_WRITTEN REQUEST_. Transcribe every line of the data below without changing a word, and leave the pictures out of your copy.

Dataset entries
——————
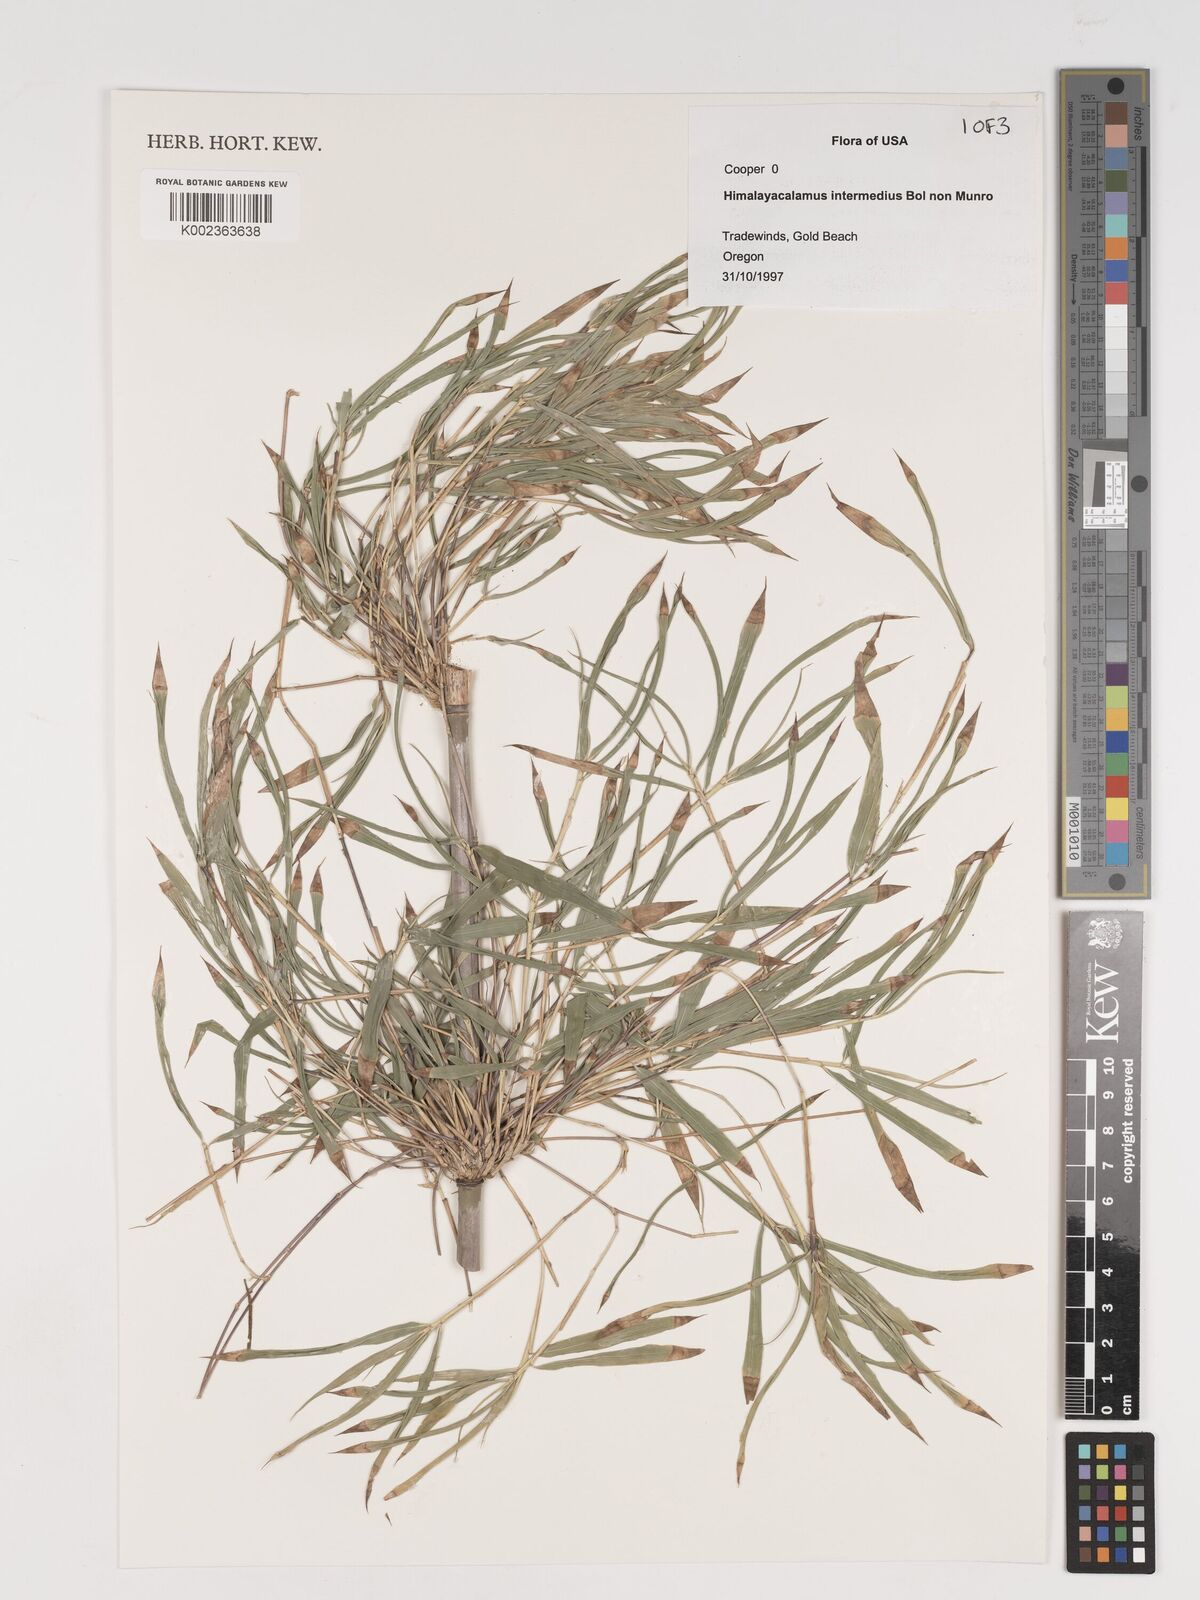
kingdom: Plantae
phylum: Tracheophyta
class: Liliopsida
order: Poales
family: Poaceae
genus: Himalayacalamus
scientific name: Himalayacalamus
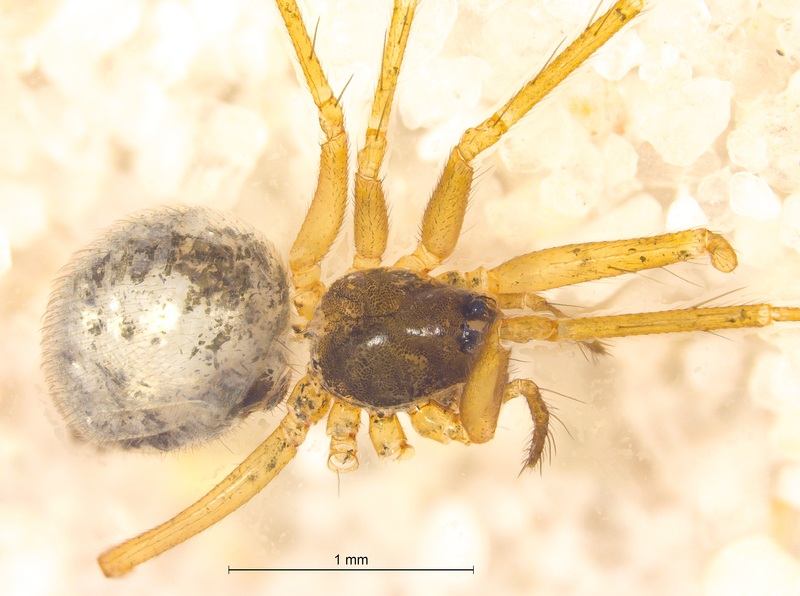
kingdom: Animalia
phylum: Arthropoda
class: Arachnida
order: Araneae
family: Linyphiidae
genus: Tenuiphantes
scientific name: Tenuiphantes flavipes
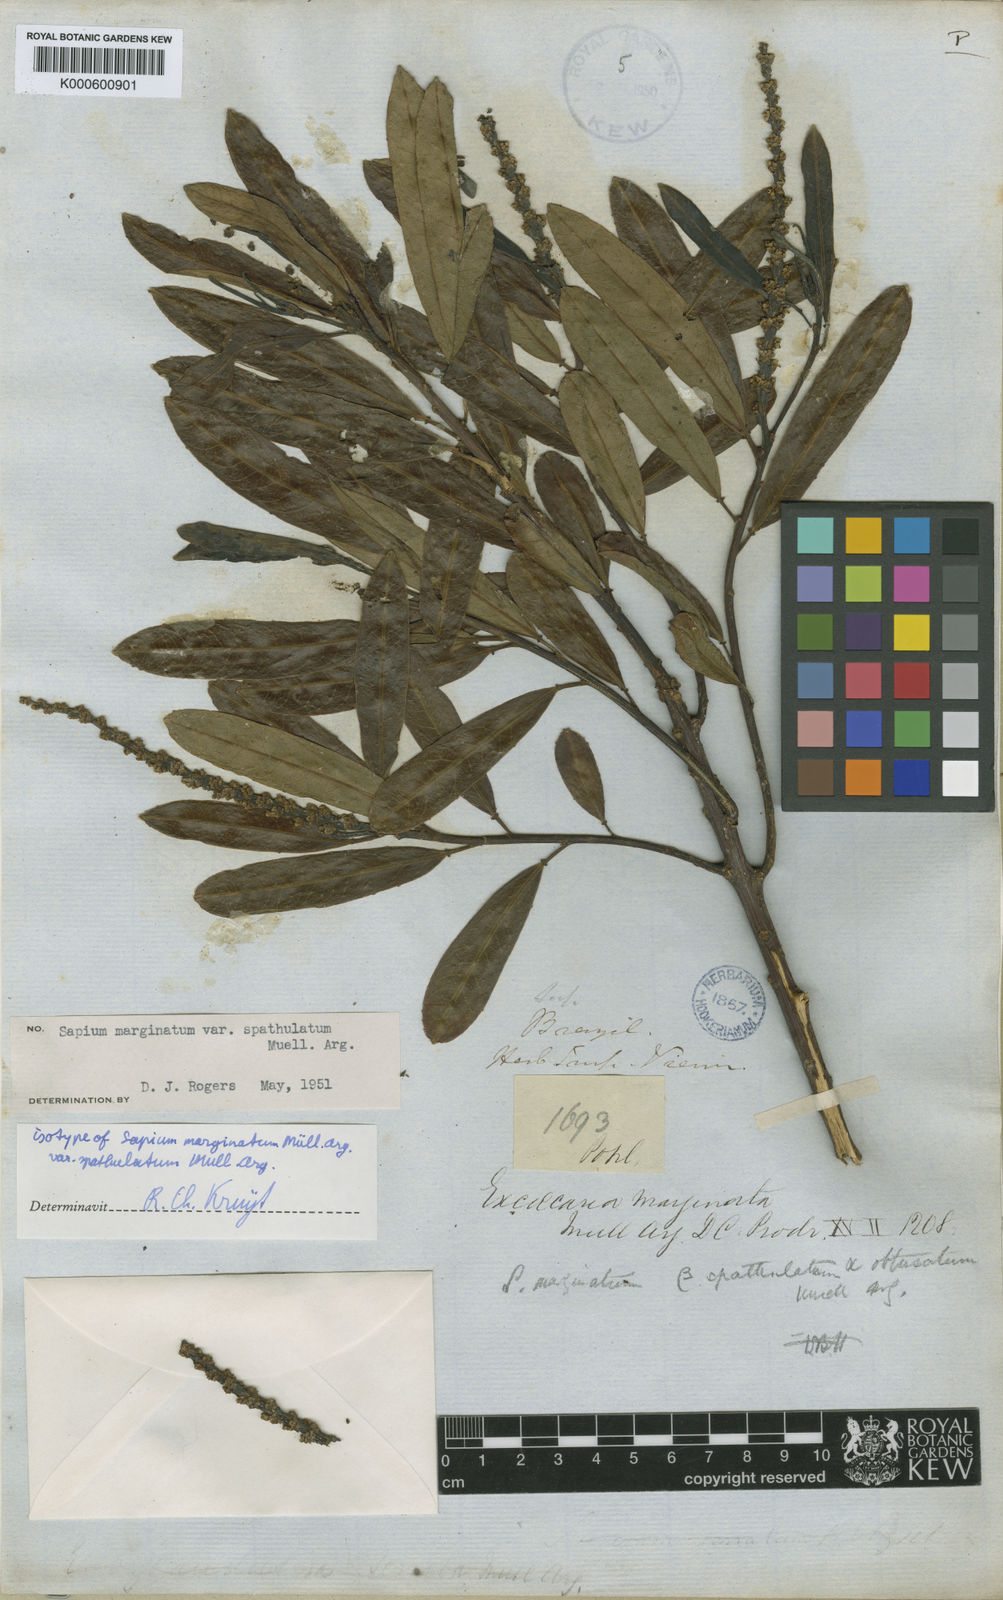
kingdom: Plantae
——————
_FINISHED EXERCISE_.
kingdom: Plantae
phylum: Tracheophyta
class: Liliopsida
order: Poales
family: Poaceae
genus: Himalayacalamus
scientific name: Himalayacalamus
kingdom: Animalia
phylum: Arthropoda
class: Arachnida
order: Araneae
family: Linyphiidae
genus: Tenuiphantes
scientific name: Tenuiphantes flavipes
kingdom: Plantae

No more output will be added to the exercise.